Depuis la loi du 20 août 2008, « au niveau national et interprofessionnel, comme au niveau des branches professionnelles, une organisation syndicale doit recueillir au moins 8% des suffrages exprimés (...) pour être représentative et donc être en capacité de signer des accords collectifs », explique dans une note la direction générale du Travail. Cette règle qui marque l’abandon du principe de « présomption irréfragable de représentativité » avait été votée sous le quinquennat de Nicolas Sarkozy, mais celle-ci est appliquée seulement pour la première fois cette année. Il fallait que se termine la période transitoire pendant laquelle « toute organisation syndicale (...) reconnue représentative au niveau national et interprofessionnel était présumée représentative au niveau de la branche ». La précédente mesure d’audience de la représentation syndicale, en 2013, n’avait donc pas appliqué la règle de 8% pour les branches.

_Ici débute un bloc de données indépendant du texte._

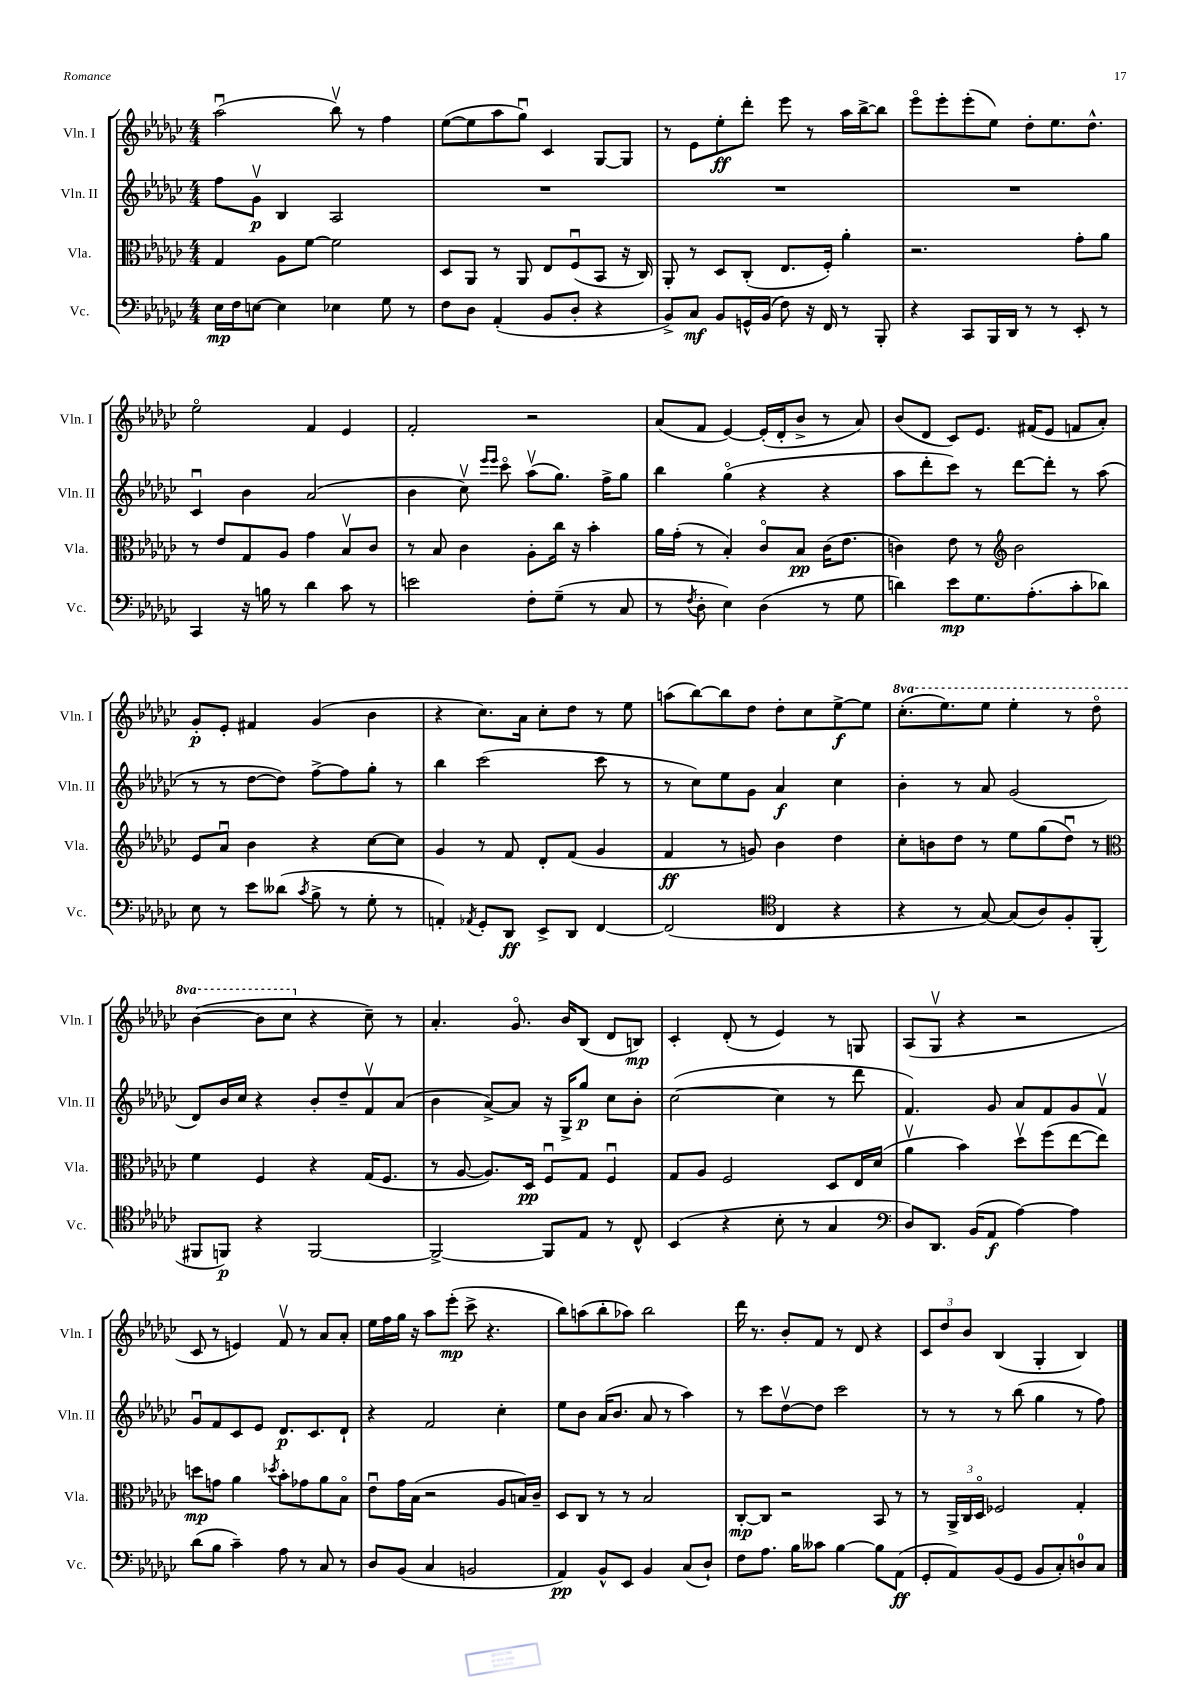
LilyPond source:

<<
\new StaffGroup <<
\new Staff = "s0" \with { instrumentName = "Vln. I" shortInstrumentName = "Vln. I" } {
    \clef treble \key ges \major \numericTimeSignature \time 4/4 \set Staff.ottavationMarkups = #ottavation-simple-ordinals
    aes''2\downbow( bes''8\upbow) r8 f''4 |
    ees''8~( ees''8 aes''8 ges''8\downbow) ces'4 ges8~ ges8 |
    r8 ees'8 ees''8-.\ff des'''8-. ees'''8 r8 aes''16 bes''16~-> bes''8 |
    ees'''8\flageolet ees'''8-. ees'''8-.( ees''8) des''8-. ees''8. des''8.-^ |
    ees''2\flageolet f'4 ees'4 |
    f'2-. r2 |
    aes'8( f'8 ees'4~) ees'16-.( des'16-. bes'8-> r8 aes'8) |
    bes'8( des'8 ces'8) ees'8. fis'16( ees'8 f'8 aes'8-.) |
    ges'8-.\p ees'8-. fis'4 ges'4( bes'4 |
    r4 ces''8.) aes'16 ces''8-. des''8 r8 ees''8 |
    a''8( bes''8~) bes''8 des''8 des''8-. ces''8 ees''8~->\f ees''8 |
    \ottava #1 ces'''8.-.( ees'''8.) ees'''8 ees'''4-. r8 des'''8\flageolet |
    bes''4~( bes''8 ces'''8 \ottava #0 r4 ces''8--) r8 |
    aes'4.-. ges'8.\flageolet bes'16 bes8( des'8 b8\mp) |
    ces'4-. des'8-.( r8 ees'4) r8 g8 |
    aes8( ges8\upbow r4 r2 |
    ces'8 r8 e'4) f'8\upbow r8 aes'8 aes'8-. |
    ees''16 f''16 ges''16 r16 aes''8 ees'''8-.\mp( ces'''8-> r4. |
    bes''8) a''8( bes''8-. aes''8) bes''2 |
    des'''16 r8. bes'8-. f'8 r8 des'8 r4 |
    \tuplet 3/2 { ces'8 des''8 bes'8 } bes4( ges4-. bes4) \bar "|." |
}
\new Staff = "s1" \with { instrumentName = "Vln. II" shortInstrumentName = "Vln. II" } {
    \clef treble \key ges \major \numericTimeSignature \time 4/4
    f''8 ges'8\upbow\p bes4 aes2 |
    R1 |
    R1 |
    R1 |
    ces'4\downbow bes'4 aes'2( |
    bes'4 ces''8\upbow) \grace { ees'''16 ees'''16 } ces'''8\flageolet aes''8\upbow( ges''8.) f''16-> ges''8 |
    bes''4 ges''4\flageolet( r4 r4 |
    aes''8 des'''8-. ces'''8) r8 des'''8~ des'''8-. r8 aes''8( |
    r8 r8 des''8~ des''8) f''8~-> f''8 ges''8-. r8 |
    bes''4 ces'''2( ces'''8 r8 |
    r8 ces''8) ees''8 ges'8 aes'4\f ces''4 |
    bes'4-. r8 aes'8 ges'2( |
    des'8) bes'16 ces''16 r4 bes'8-. des''8-- f'8\upbow aes'8( |
    bes'4 aes'8~->) aes'8 r16 ges16-> ges''8\p ces''8 bes'8-. |
    ces''2~( ces''4 r8 des'''8 |
    f'4.) ges'8 aes'8 f'8 ges'8 f'8\upbow |
    ges'8\downbow f'8 ces'8 ees'8 des'8.\p ces'8. des'8-! |
    r4 f'2 ces''4-. |
    ees''8 bes'8 aes'16( bes'8. aes'8 r8 aes''4) |
    r8 ces'''8 des''8~\upbow des''8 ces'''2 |
    r8 r8 r8 bes''8( ges''4 r8 f''8) \bar "|." |
}
\new Staff = "s2" \with { instrumentName = "Vla." shortInstrumentName = "Vla." } {
    \clef alto \key ges \major \numericTimeSignature \time 4/4
    ges4 aes8 f'8~ f'2 |
    des8 aes,8 r8 aes,8 ees8 f8\downbow( bes,8 r16 ces16) |
    aes,8-. r8 des8 ces8-.( ees8. f16-.) aes'4-. |
    r2. ges'8-. aes'8 |
    r8 ees'8 ges8 aes8 ges'4 bes8\upbow ces'8 |
    r8 bes8 ces'4 aes8-. ces''16 r16 bes'4-. |
    aes'16 ges'16-.( r8 bes4-.) ces'8\flageolet bes8\pp ces'16( ees'8. |
    c'4) ees'8 r8 \clef treble bes'2 |
    ees'8 aes'8\downbow bes'4 r4 ces''8~ ces''8 |
    ges'4 r8 f'8 des'8-. f'8( ges'4 |
    f'4\ff r8 g'8) bes'4 des''4 |
    ces''8-. b'8 des''8 r8 ees''8 ges''8( des''8\downbow) r8 |
    \clef alto f'4 f4 r4 ges16( f8. |
    r8 aes8~ aes8.) des16\pp f8\downbow ges8 f4\downbow |
    ges8 aes8 f2 des8 ees16 des'16( |
    aes'4\upbow bes'4) des''8\upbow f''8( ees''8~ ees''8) |
    d''8\mp g'8 aes'4 \acciaccatura { des''8 } bes'8-. ges'8 aes'8 bes8\flageolet |
    ees'8\downbow ges'16 bes16( r2 aes8 b16) ces'16-- |
    des8 ces8 r8 r8 bes2 |
    ces8~-.\mp ces8 r2 bes,8 r8 |
    r8 \tuplet 3/2 { aes,16-> ces16 des16\flageolet } fes2 ges4-. \bar "|." |
}
\new Staff = "s3" \with { instrumentName = "Vc." shortInstrumentName = "Vc." } {
    \clef bass \key ges \major \numericTimeSignature \time 4/4
    ees16\mp f16 e8~ e4 ees4 ges8 r8 |
    f8 des8 aes,4-.( bes,8 des8-. r4 |
    bes,8->) ces8\mf bes,8 g,16-^ bes,16( f8) r16 f,16 r8 bes,,8-. |
    r4 ces,8 bes,,16 des,16 r8 r8 ees,8-. r8 |
    ces,4 r16 b16 r8 des'4 ces'8 r8 |
    e'2 f8-. ges8--( r8 ces8 |
    r8 \acciaccatura { f8 } des8-. ees4) des4( r8 ges8 |
    d'4) ees'8\mp ges8. aes8.-.( ces'8-. des'8) |
    ees8 r8 ees'8 deses'8( \acciaccatura { ces'8 } bes8-> r8 ges8-. r8 |
    a,4-.) \acciaccatura { aes,8 } ges,8-. des,8\ff ees,8-> des,8 f,4~ |
    f,2( \clef tenor ces4 r4 |
    r4 r8 ges8~) ges8( aes8) f8-. f,8-.( |
    fis,8 f,8\p) r4 f,2~ |
    f,2~-> f,8 ees8 r8 ces8-^ |
    bes,4( r4 bes8-. r8 ges4 |
    \clef bass des8) des,8. bes,16( aes,8\f aes4~) aes4 |
    des'8( bes8 ces'4--) aes8 r8 ces8 r8 |
    des8 bes,8( ces4 b,2 |
    aes,4\pp) bes,8-^ ees,8 bes,4 ces8( des8-!) |
    f8 aes8. bes16 ceses'8 bes4~ bes8 aes,8\ff( |
    ges,8-. aes,8) bes,8( ges,8 bes,8 ces8-.) d8-0 ces8 \bar "|." |
}
>>
>>
\layout { \context { \Score \remove "Bar_number_engraver" } }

Les résultats de la nouvelle mesure d’audience de la représentativité sont donc à scruter à la loupe.

Un futur objet de négociation pour les fusions de branches La CGT reste représentative dans 410 conventions et ne l’est pas dans 48 autres, dont les établissements scolaires privés, comptant 115.000 salariés. Dans le détail, la CFDT négociera désormais dans 418 conventions collectives. Elle n’est plus représentative dans 40 autres, dont celle des assistants maternels particulier employeur, qui compte près de 290.000 salariés, selon les calculs de l’AFP. FO peut toujours négocier dans 349 conventions collectives, mais plus dans 109. Chez les cadres, la CFE-CGC n’est plus représentative dans 156 conventions sur 458. Parmi les conventions couvrant plus de 100.000 salariés où ce syndicat n’a plus son mot à dire, il y a les assistants maternels, l’hospitalisation privée ou l’aide à l’accompagnement soins services à domicile.

C’est la CFTC qui enregistre la plus forte chute : elle ne peut plus participer à 255 conventions et n’est plus présente dans d’importantes conventions comme les hôtels-cafés-restaurants (400.000 salariés), le travail temporaire-intérim (200.000 salariés) ou la chimie-industrie (163.000 salariés). Parmi les syndicats non représentatifs qui n’ont pas obtenu 8% au niveau national, l’Unsa qui a recueilli 5,35% des voix, contre 4,29% en 2013, peut néanmoins siéger dans 86 conventions collectives. Solidaires va quant à elle pouvoir négocier 35 conventions collectives.

« On peut supposer que certains syndicats vont vouloir recouper les branches pour des raisons qui ne sont pas liées aux proximités professionnelles », a estimé Luc Bérille, secrétaire général de l’Unsa, alors que la loi travail vise à resserrer le paysage conventionnel autour de 200 branches d’ici 2019, contre 700 auparavant. Déjà, en janvier dernier, 9 branches ont ainsi disparu, à l’image de celle « des tisseurs à domicile rubanier de la région de Saint-Étienne » qui, avec ses quelque 300 salariés, a rejoint l’industrie textile. En octobre dernier, Myriam El Khomri avait rappelé qu’« à défaut de rapprochement spontané des branches » entre elles, le ministère du Travail opérerait lui-même ces fusions. « Mais jusqu’à présent, nous avons toujours travaillé en accord avec les partenaires sociaux », souligne-t-on Rue de Grenelle. Dans l’optique de ces fusions en cours et à venir, le couperet des 8% de représentativité syndicale pourrait faire l’objet de bien des négociations. Pour les syndicats, l’année 2017 n’est pas de tout repos. Et pas seulement pour la CGT.